Nandor: „Weil ich bereits in meinem Pädagogikstudium Richtung Soziokultur geforscht und kulturelle Bewegungen, die aus der Bevölkerung heraus entstehen – ‘von allen, für alle’ -, stets bewundert hatte. Während meiner Studienzeit spielte ich mit meiner Band in vielen antifaschistischen und soziokulturellen Zentren. Es entstand der Traum, selber etwas aufzubauen. Als dann aus dem Nichts das Angebot einer fairen Übernahme kam, griff man einfach zu. Zudem ärgerte ich mich als Harburger immer darüber, dass man nur im Stadtteil St. Pauli feiern, Konzerte besuchen, Subkultur erfahren konnte, während in Berlin jeder Stadtteil einen Kiez hat. Dennoch frag ich mich öfter, warum ich mir das noch antue… vermutlich habe ich eine leicht masochistische Ader oder zu viel falschen Stolz. Aber nach harten Kämpfen mit Ämtern, Polizei und Deutscher Bahn, vielen Tränen, Schweiss und Blut, und einer durchaus positiven Entwicklung ist Aufgeben nicht wirklich eine Option. Womöglich wüsste ich als ausgebrannter Pädagoge aber auch nicht, was ich sonst machen sollte.”
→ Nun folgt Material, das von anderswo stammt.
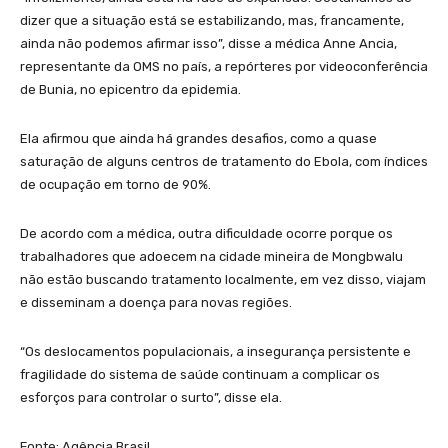
dizer que a situação está se estabilizando, mas, francamente,
ainda não podemos afirmar isso”, disse a médica Anne Ancia,
representante da OMS no país, a repórteres por videoconferência
de Bunia, no epicentro da epidemia.
Ela afirmou que ainda há grandes desafios, como a quase
saturação de alguns centros de tratamento do Ebola, com índices
de ocupação em torno de 90%.
De acordo com a médica, outra dificuldade ocorre porque os
trabalhadores que adoecem na cidade mineira de Mongbwalu
não estão buscando tratamento localmente, em vez disso, viajam
e disseminam a doença para novas regiões.
“Os deslocamentos populacionais, a insegurança persistente e
fragilidade do sistema de saúde continuam a complicar os
esforços para controlar o surto”, disse ela.
Fonte: Agência Brasil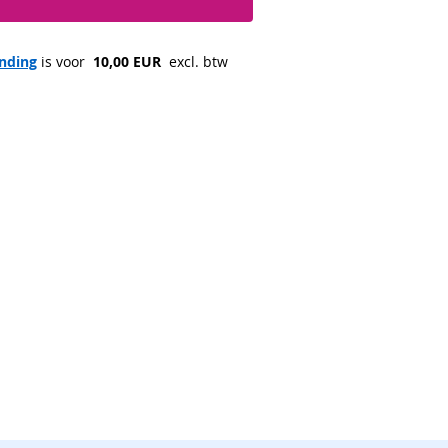
nding
 is voor 
 10,00 EUR 
 excl. btw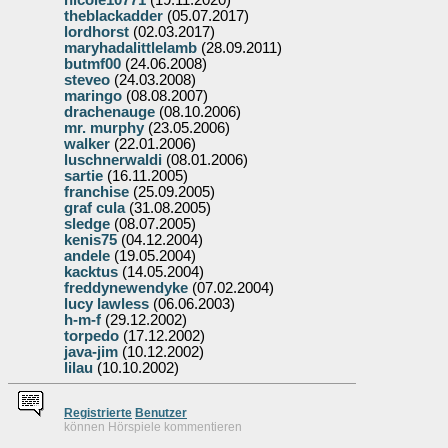
nicole10771
(19.11.2020)
theblackadder
(05.07.2017)
lordhorst
(02.03.2017)
maryhadalittlelamb
(28.09.2011)
butmf00
(24.06.2008)
steveo
(24.03.2008)
maringo
(08.08.2007)
drachenauge
(08.10.2006)
mr. murphy
(23.05.2006)
walker
(22.01.2006)
luschnerwaldi
(08.01.2006)
sartie
(16.11.2005)
franchise
(25.09.2005)
graf cula
(31.08.2005)
sledge
(08.07.2005)
kenis75
(04.12.2004)
andele
(19.05.2004)
kacktus
(14.05.2004)
freddynewendyke
(07.02.2004)
lucy lawless
(06.06.2003)
h-m-f
(29.12.2002)
torpedo
(17.12.2002)
java-jim
(10.12.2002)
lilau
(10.10.2002)
Re
g
istrierte
Benutzer
können Hörspiele kommentieren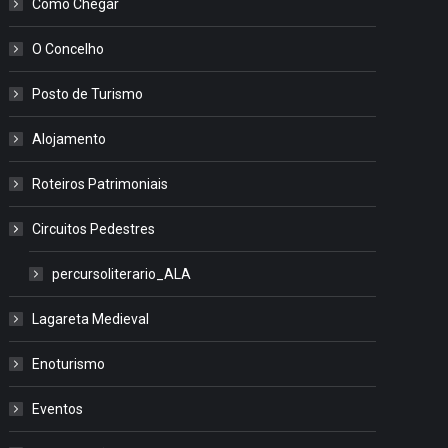
Como Chegar
O Concelho
Posto de Turismo
Alojamento
Roteiros Patrimoniais
Circuitos Pedestres
percursoliterario_ALA
Lagareta Medieval
Enoturismo
Eventos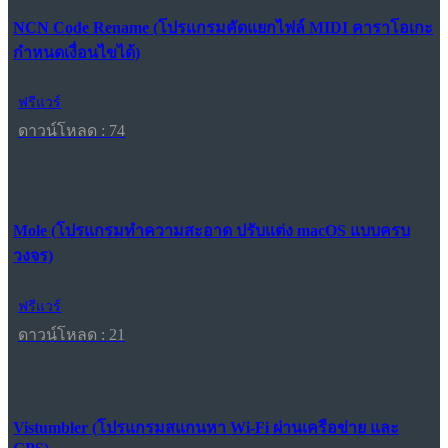
NCN Code Rename (โปรแกรมคัดแยกไฟล์ MIDI คาราโอเกะ
กำหนดเงื่อนไขได้)
ฟรีแวร์
ดาวน์โหลด : 74
Mole (โปรแกรมทำความสะอาด ปรับแต่ง macOS แบบครบ
วงจร)
ฟรีแวร์
ดาวน์โหลด : 21
Vistumbler (โปรแกรมสแกนหา Wi-Fi ผ่านเครือข่าย และ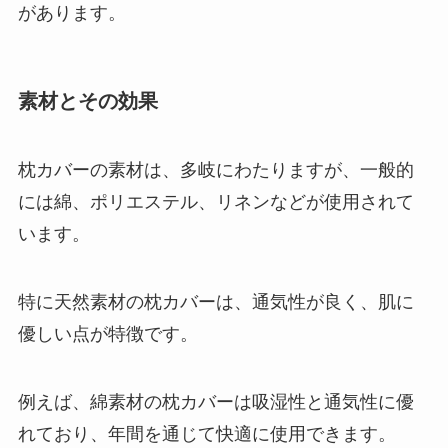
があります。
素材とその効果
枕カバーの素材は、多岐にわたりますが、一般的
には綿、ポリエステル、リネンなどが使用されて
います。
特に天然素材の枕カバーは、通気性が良く、肌に
優しい点が特徴です。
例えば、綿素材の枕カバーは吸湿性と通気性に優
れており、年間を通じて快適に使用できます。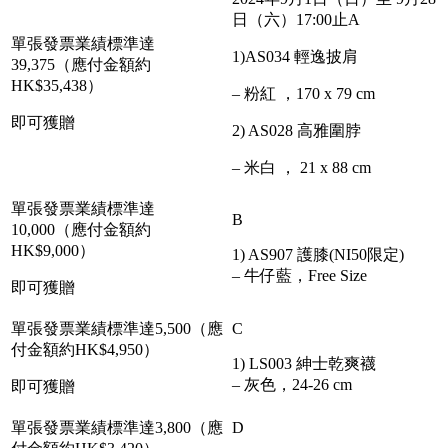
日（六）17:00止
A
單張發票業績標準達
1)AS034 輕逸披肩
39,375（應付金額約
HK$35,438）
– 粉紅 ，170 x 79 cm
即可獲贈
2) AS028 高雅圍脖
– 米白 ， 21 x 88 cm
單張發票業績標準達
B
10,000（應付金額約
HK$9,000）
1) AS907 護膝(NI50限定)
– 牛仔藍，Free Size
即可獲贈
單張發票業績標準達5,500（應
C
付金額約HK$4,950）
1) LS003 紳士乾爽襪
– 灰色，24-26 cm
即可獲贈
單張發票業績標準達3,800（應
D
Frage: „Wie wirkt sich die Mitgliedschaft beim Clubkombinat Hamburg e.V. aus?“

Nandor: „Auch wenn wir oft nicht die Zeit haben, die ganzen tollen Angebote tatsächlich auch wahrzunehmen, ist die Arbeit des Clubkombinats schon eine enorme Hilfe für alle Clubs und ihre Betreiber. Andere Förderprogramme gehen häufig am Bedarfszustand der Clublandschaft vorbei: Läden werden bis zum Luxus hin aufgerüstet und in die Elphi ist enorm viel Etat investiert worden. Alle Clubbetreiber, die bisher nicht Mitglied im Clubkombinat sind, machen sich das Leben unnötig schwer. Denn keine Behörde dieser Stadt ist so hilfreich wie diese Institution.”

Frage: „Eine gute Fee sitzt eines Abends bei dir am Tresen. Was wäre dein dringlichster Wunsch?“

Nandor: „Dass die Polizeiwache unter uns umgesiedelt wird!”

Frage: „Worauf freust du dich in der kommenden Saison am meisten?“

Nandor: „Auf das Sommerloch!”

Frage: „Welches Konzert wirst du nie vergessen? Was war da los?“

Nandor: „Puuhh, das ist wirklich schwer zu beantworten, da mich nahezu alle meine U.S. Hip Hop Heroes nie entäuscht haben und mir x-mal das Herz aufging. Das DAS EFX Konzert in unseren ersten Monaten hatte schon etwas Skurriles. Aufgrund unserer unfertigen Bühne spielten sie ebenerdig, stiegen irgendwann auf unsere Bassboxen, so dass Mitarbeiter die unfixierten Boxen festhalten mussten, damit sie nicht umfallen und aufs Publikum krachen.”

Frage: „Welche Band, welcher Künstler, der kürzlich bei euch aufgetreten ist, hat das Zeug, um richtig durchzustarten?“

Nandor: „Eine wahnsinnige Soul-Funk Band aus Kopenhagen namens D/Troit, die unser neuer Booker Jan Nickel über einen Freund zugeschustert bekam. Die waren so der Übershit, dass die Platte bei mir auch nach vier Monaten immer noch rauf- und runterläuft. Der Sänger klingt wie eine Mischung aus Marvin Gaye, Curtis Mayfield und James Brown, sowohl selbstgeschriebene Balladen als auch funkige Partysongs mit einer eigenen Note. Nochmal werden sie für uns nicht erschwinglich sein, weil sie jetzt schon bei einer großen Agentur gelandet sind. Denen wünsche ich echt viel Glück, denn ihre musikalische Klasse hätte den Erfolg verdient.”